OK (better than nothing): "size of queue"
... but is 100,000 bad?
Better: "age of oldest item in queue"
... relates directly to your SLA (maybe?)
*** expose data if you need ***
- JMX (for Java) [obvious]
- have a thread write values (e.g. "timestamp key=value key2=value2 ...") every second
- daily job: append "job succeeded @ <timestamp>" to a file => then monitor age of file
*** help to specify trigger levels ***
- aspect of “be engaged”
Access to the live system:
===============
Depending on type of environment, and whether it's possible you'll be phoned at 3 in the morning.
you need to be able to:
- see the logs
- view the current config (redacted if necessary)
- view the monitoring
May need to make a business case for this!
Dying (with dignity)
=====
*** 1 don't be shy about dying ***
Don't be reticent about exiting if your service has failed :-)

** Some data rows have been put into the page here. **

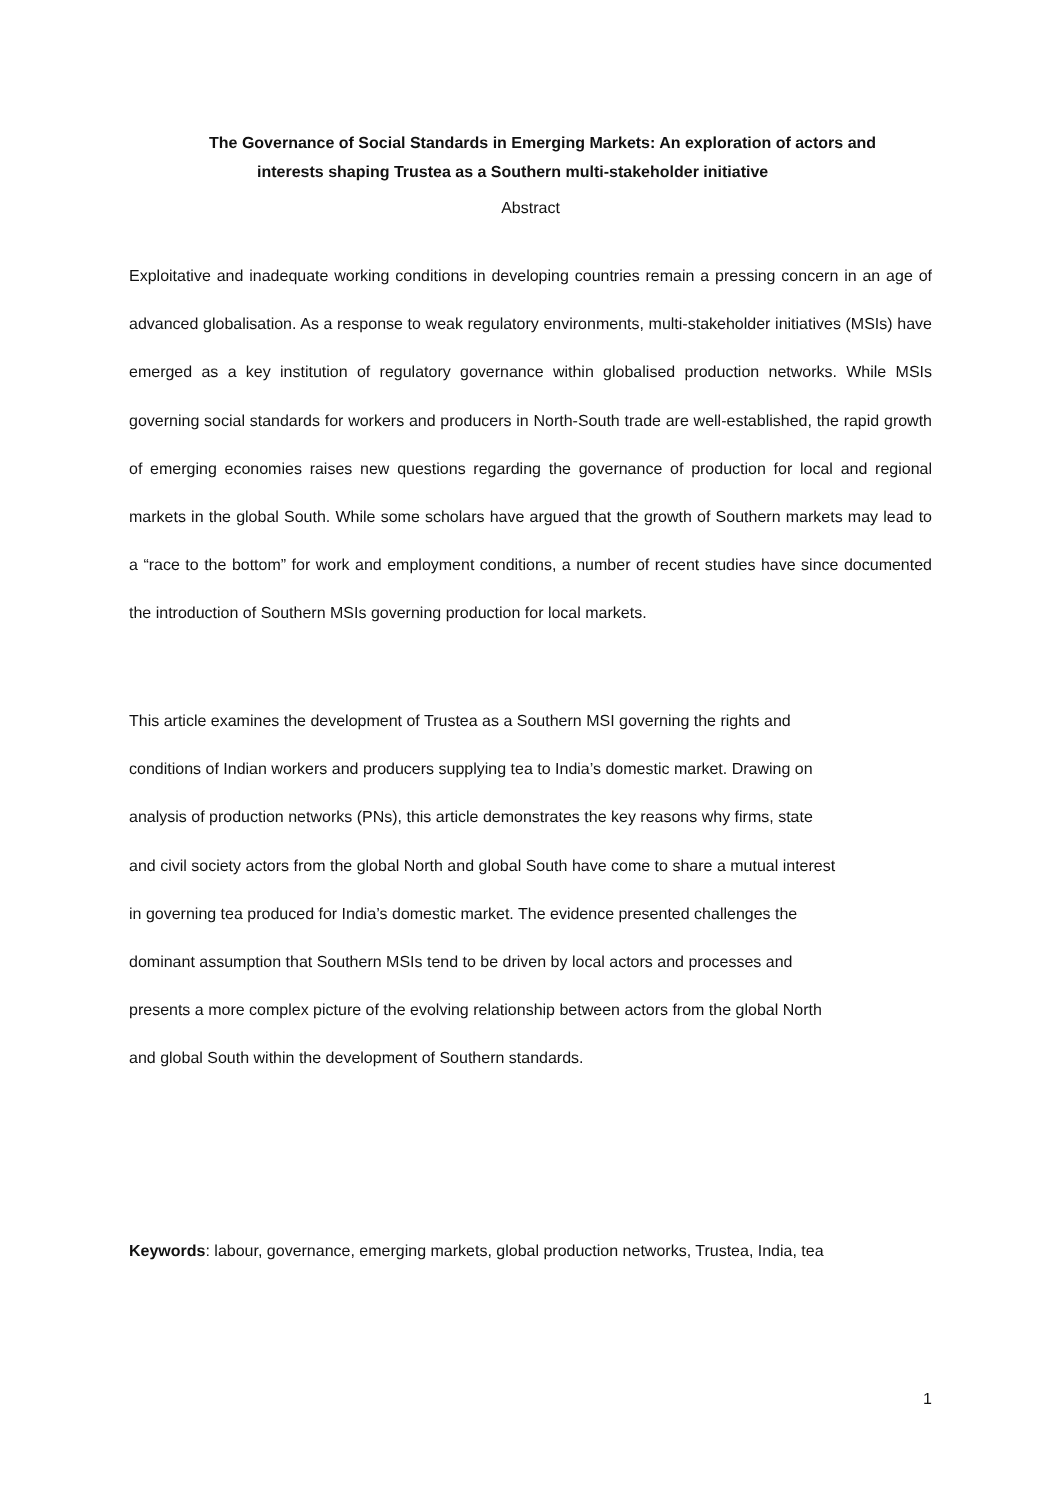The Governance of Social Standards in Emerging Markets: An exploration of actors and
interests shaping Trustea as a Southern multi-stakeholder initiative
Abstract
Exploitative and inadequate working conditions in developing countries remain a pressing concern in an age of advanced globalisation. As a response to weak regulatory environments, multi-stakeholder initiatives (MSIs) have emerged as a key institution of regulatory governance within globalised production networks. While MSIs governing social standards for workers and producers in North-South trade are well-established, the rapid growth of emerging economies raises new questions regarding the governance of production for local and regional markets in the global South. While some scholars have argued that the growth of Southern markets may lead to a “race to the bottom” for work and employment conditions, a number of recent studies have since documented the introduction of Southern MSIs governing production for local markets.
This article examines the development of Trustea as a Southern MSI governing the rights and
conditions of Indian workers and producers supplying tea to India’s domestic market. Drawing on
analysis of production networks (PNs), this article demonstrates the key reasons why firms, state
and civil society actors from the global North and global South have come to share a mutual interest
in governing tea produced for India’s domestic market. The evidence presented challenges the
dominant assumption that Southern MSIs tend to be driven by local actors and processes and
presents a more complex picture of the evolving relationship between actors from the global North
and global South within the development of Southern standards.
Keywords: labour, governance, emerging markets, global production networks, Trustea, India, tea
1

[ SAs will notice this & try to help. ]
e.g. unable to find/read SSL cert; no point app running if socket set-up failed [seen this one]
*** 2. explain why ***
Make it obvious why the application exited
Make sure you wrote something in the log:
1. explain what's wrong
2. at the bottom, not obscured by too much noise
[ a stack trace may be great for you (and worth including) but not sufficient by itself ]
Think about where the message goes; if you're writing to a logfile, but your error message went to stdout/stderr then it's lost forever
Patterns:
- catch-all exceptions; but print & exit. Would this catch the message if your JVM runs out of memory?
*** 3. use a restart mechanism ***
O/Ss often provide a process monitor – Solaris SMF, on Linux upstart or systemd. This will check that the process is still running, and restart it if it crashes. They're all different & YMWV with different tools - OTOH I've written & used a simple app that'll run & monitor child process.
(Monitors can sometimes have problems with processes that do “clever” things like forking & dropping privileges)
That's it. I died.
- The restarter kicked in, restarted me 5 times and gave up.
- The monitoring noticed the restarter, sent an alert. When it gave up it sent a page.
- Monitoring also noticed that it couldn't connect to the service, sent an alert. (Also the process isn't running, monitoring noticed that too)
The program left a message at the very end of the logfile, describing the problem. So hopefully it'll be fixed before we breach our SLA (or lose customers) etc.